Daniel will have to act in faith the next day and the day after that.

In his letter to the Galatian church, Paul writes at length about the nature of faith, exhorting an audience facing a very different crisis. The Galatian believers fell victim to religious legalists—including the Apostle Peter, here addressed as Cephas—who demanded that the Gentile Christians be circumcised in accordance with Jewish law. Paul refutes that command, writing that “a person is not justified by observing the law, but by faith in Jesus Christ.”

But Paul goes much further: “The life I now live in the body, I live by faith in the Son of God, who loved me and gave himself for me.” Like Anatomy of a Fall, Paul contrasts the life of faith with a very different, though still impersonal, law.
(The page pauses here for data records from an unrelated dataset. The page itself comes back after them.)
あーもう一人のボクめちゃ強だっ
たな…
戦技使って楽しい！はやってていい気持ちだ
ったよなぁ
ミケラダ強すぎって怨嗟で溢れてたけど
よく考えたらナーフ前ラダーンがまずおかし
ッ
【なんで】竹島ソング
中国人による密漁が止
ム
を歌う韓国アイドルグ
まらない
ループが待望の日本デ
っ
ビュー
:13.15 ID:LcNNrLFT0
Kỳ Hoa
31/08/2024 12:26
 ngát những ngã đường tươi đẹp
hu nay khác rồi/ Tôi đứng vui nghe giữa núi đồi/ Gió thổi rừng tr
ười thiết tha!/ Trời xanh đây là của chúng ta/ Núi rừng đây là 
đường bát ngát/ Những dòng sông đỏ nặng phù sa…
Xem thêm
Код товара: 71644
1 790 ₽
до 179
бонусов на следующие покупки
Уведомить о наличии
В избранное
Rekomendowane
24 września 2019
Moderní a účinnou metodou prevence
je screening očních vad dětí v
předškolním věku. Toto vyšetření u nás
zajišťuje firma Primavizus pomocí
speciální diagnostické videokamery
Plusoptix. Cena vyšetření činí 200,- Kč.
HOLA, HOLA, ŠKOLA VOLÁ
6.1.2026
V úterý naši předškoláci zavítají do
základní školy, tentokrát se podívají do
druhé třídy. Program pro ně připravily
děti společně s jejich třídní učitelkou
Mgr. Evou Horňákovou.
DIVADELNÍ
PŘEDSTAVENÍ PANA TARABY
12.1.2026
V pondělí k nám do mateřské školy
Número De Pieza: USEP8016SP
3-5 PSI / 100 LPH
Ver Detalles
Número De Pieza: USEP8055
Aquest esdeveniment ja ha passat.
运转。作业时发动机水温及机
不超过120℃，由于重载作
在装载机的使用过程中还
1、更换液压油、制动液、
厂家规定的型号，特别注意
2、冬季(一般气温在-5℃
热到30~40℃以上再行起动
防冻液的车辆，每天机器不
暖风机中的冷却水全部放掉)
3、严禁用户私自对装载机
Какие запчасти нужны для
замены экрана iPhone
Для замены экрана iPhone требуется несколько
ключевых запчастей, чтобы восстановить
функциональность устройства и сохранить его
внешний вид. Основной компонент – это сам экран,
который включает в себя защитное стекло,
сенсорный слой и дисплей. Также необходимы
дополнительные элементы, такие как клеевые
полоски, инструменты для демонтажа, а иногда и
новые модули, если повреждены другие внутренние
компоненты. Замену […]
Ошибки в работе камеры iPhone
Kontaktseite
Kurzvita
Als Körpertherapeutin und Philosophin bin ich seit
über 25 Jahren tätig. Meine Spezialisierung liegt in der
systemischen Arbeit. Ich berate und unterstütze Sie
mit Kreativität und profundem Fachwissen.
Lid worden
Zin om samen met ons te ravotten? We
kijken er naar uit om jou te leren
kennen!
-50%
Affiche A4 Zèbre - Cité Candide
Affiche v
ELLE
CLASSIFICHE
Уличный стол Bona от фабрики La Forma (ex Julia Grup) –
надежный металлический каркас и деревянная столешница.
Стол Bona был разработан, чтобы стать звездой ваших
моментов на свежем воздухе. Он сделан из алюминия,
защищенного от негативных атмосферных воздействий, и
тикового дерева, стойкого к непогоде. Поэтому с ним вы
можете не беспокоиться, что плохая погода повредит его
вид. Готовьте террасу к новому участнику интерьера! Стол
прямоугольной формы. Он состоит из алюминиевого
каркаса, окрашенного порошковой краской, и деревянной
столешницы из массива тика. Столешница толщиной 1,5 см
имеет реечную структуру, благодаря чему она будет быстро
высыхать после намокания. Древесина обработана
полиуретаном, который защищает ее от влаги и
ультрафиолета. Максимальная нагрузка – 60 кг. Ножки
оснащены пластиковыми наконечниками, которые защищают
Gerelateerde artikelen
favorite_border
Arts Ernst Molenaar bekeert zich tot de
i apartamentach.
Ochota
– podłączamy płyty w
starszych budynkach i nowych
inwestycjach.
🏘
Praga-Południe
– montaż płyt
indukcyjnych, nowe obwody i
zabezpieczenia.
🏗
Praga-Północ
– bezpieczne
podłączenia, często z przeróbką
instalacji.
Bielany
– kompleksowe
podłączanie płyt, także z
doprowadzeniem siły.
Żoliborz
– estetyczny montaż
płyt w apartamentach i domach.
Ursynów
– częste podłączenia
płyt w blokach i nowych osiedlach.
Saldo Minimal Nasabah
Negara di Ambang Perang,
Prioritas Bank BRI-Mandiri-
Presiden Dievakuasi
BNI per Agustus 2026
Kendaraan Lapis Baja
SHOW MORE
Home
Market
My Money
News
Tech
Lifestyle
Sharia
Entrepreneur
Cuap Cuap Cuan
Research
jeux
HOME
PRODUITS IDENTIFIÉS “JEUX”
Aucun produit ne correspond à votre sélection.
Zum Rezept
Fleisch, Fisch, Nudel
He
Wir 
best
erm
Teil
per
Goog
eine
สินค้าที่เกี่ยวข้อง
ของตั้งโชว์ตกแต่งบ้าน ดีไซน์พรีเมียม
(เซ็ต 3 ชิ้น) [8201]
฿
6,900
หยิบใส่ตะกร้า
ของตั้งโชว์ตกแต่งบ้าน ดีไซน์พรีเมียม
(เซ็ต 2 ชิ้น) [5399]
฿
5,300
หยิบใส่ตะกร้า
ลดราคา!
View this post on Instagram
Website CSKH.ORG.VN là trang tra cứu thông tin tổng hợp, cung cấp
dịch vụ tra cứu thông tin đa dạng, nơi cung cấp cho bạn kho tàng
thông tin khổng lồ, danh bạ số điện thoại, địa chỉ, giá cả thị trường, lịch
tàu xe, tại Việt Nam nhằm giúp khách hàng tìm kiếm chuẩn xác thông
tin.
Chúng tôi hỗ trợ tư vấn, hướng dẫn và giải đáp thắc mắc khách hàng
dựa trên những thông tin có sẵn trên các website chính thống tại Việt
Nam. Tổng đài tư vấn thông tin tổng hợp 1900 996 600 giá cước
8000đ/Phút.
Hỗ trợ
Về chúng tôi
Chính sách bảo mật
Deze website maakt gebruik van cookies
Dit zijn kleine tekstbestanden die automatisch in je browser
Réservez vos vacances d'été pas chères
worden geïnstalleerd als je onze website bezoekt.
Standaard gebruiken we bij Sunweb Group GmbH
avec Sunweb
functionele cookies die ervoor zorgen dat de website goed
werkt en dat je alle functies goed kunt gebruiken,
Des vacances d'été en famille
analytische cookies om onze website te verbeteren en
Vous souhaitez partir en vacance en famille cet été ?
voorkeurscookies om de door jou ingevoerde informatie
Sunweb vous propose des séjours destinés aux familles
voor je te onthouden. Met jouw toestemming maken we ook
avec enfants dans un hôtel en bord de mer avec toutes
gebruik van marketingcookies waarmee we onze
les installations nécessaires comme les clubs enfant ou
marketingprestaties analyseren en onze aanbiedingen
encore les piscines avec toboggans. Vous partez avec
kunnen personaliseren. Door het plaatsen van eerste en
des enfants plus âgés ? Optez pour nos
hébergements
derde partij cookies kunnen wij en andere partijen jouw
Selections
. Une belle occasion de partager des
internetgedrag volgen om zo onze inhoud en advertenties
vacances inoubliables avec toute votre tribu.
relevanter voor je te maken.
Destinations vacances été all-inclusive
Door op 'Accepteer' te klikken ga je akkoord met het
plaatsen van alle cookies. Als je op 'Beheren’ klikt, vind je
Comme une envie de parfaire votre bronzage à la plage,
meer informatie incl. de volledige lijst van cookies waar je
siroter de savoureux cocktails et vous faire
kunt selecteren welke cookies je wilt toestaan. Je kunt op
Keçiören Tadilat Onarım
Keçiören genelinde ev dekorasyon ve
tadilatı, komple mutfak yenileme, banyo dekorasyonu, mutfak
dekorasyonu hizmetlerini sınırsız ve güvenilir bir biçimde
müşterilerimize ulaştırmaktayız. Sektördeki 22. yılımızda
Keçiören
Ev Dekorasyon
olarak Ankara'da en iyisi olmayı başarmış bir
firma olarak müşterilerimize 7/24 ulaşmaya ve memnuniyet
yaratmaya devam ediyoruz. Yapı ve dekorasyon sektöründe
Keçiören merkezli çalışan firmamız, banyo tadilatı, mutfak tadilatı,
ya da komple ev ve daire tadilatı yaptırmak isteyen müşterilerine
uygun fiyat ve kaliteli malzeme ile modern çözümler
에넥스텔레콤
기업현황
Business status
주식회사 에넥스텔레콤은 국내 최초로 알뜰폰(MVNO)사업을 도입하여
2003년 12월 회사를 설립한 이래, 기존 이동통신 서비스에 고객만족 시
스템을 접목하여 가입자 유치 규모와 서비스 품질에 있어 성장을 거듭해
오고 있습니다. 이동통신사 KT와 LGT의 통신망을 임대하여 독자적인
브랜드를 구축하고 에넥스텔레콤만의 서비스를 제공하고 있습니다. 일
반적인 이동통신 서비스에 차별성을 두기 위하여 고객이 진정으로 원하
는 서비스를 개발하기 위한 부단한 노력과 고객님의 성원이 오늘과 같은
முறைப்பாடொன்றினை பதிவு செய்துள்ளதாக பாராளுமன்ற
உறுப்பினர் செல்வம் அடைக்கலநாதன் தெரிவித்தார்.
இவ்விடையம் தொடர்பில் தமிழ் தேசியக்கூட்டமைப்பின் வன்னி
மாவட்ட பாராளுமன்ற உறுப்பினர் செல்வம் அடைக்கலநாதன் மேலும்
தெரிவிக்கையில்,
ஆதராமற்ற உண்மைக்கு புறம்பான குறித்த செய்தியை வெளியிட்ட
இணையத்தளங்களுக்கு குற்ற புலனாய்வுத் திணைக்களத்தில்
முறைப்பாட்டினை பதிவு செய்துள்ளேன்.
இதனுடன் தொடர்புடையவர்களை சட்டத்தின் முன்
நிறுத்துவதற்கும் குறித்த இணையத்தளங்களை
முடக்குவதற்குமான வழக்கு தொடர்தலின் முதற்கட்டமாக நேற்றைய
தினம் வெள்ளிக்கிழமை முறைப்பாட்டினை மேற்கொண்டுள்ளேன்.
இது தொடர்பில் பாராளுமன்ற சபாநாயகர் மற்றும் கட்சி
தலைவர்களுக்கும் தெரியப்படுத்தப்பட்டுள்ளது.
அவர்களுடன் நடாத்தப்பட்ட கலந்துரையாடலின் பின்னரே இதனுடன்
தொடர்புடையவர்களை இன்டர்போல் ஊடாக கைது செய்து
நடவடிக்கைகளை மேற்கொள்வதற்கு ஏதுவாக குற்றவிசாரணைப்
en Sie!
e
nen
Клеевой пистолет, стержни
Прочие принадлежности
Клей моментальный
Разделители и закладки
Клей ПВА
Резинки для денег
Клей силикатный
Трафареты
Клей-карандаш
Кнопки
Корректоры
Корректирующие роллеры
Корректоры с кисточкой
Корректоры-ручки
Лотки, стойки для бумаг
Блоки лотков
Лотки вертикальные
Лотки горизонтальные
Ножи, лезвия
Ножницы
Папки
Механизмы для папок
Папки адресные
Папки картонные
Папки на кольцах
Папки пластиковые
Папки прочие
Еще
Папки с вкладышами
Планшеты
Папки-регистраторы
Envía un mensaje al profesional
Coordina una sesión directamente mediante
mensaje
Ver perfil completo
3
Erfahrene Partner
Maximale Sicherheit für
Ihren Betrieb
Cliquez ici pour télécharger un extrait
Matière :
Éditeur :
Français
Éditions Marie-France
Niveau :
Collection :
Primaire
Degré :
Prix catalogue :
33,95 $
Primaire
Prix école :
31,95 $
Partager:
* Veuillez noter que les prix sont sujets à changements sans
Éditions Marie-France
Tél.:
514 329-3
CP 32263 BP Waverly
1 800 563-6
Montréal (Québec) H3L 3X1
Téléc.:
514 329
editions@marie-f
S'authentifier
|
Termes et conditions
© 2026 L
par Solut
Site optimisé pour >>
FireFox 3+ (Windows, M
The French court system is too abstracted to bring any true sense of relational justice for Daniel. Likewise, following the Jewish laws could never bring about the intimate love that is encountered through faith in Jesus Christ.

Continuing the parallel with Daniel’s journey, this sort of faith is no single blaze of decisiveness. Paul was vexed by such an oversimplification: “After beginning by means of the Spirit, are you now trying to finish by means of the flesh?” Further in his letter, Paul notes that faith frees us from the law, makes us children of God, and disintegrates worldly barriers, all through the Spirit who empowers us to serve one another in love.

Paul offers a complex, irreducible portrait, but some things become clear: Faith is rooted in relationship. It is continuous, turning a singular act into intentional practice. It begins as belief, but transforms into action. It is the very medium of the new life we have in Christ.

There’s a furtive reflection on these intricacies of faith within Anatomy of a Fall. Daniel’s act to decide—to have faith—is relational. It transfigures his life into something new, reshaping all his days to come. May we, like Daniel, allow faith to be more than a thin veil. May we allow a truer faith to transform and define our lives. In Zero at the Bone, poet Christian Wiman writes that “every life is an answer to this question [of faith].” In the face of his unanswerable question, Daniel’s very life becomes the answer he seeks. May ours do the same—may this life we now live in the body be lived by faith in Christ.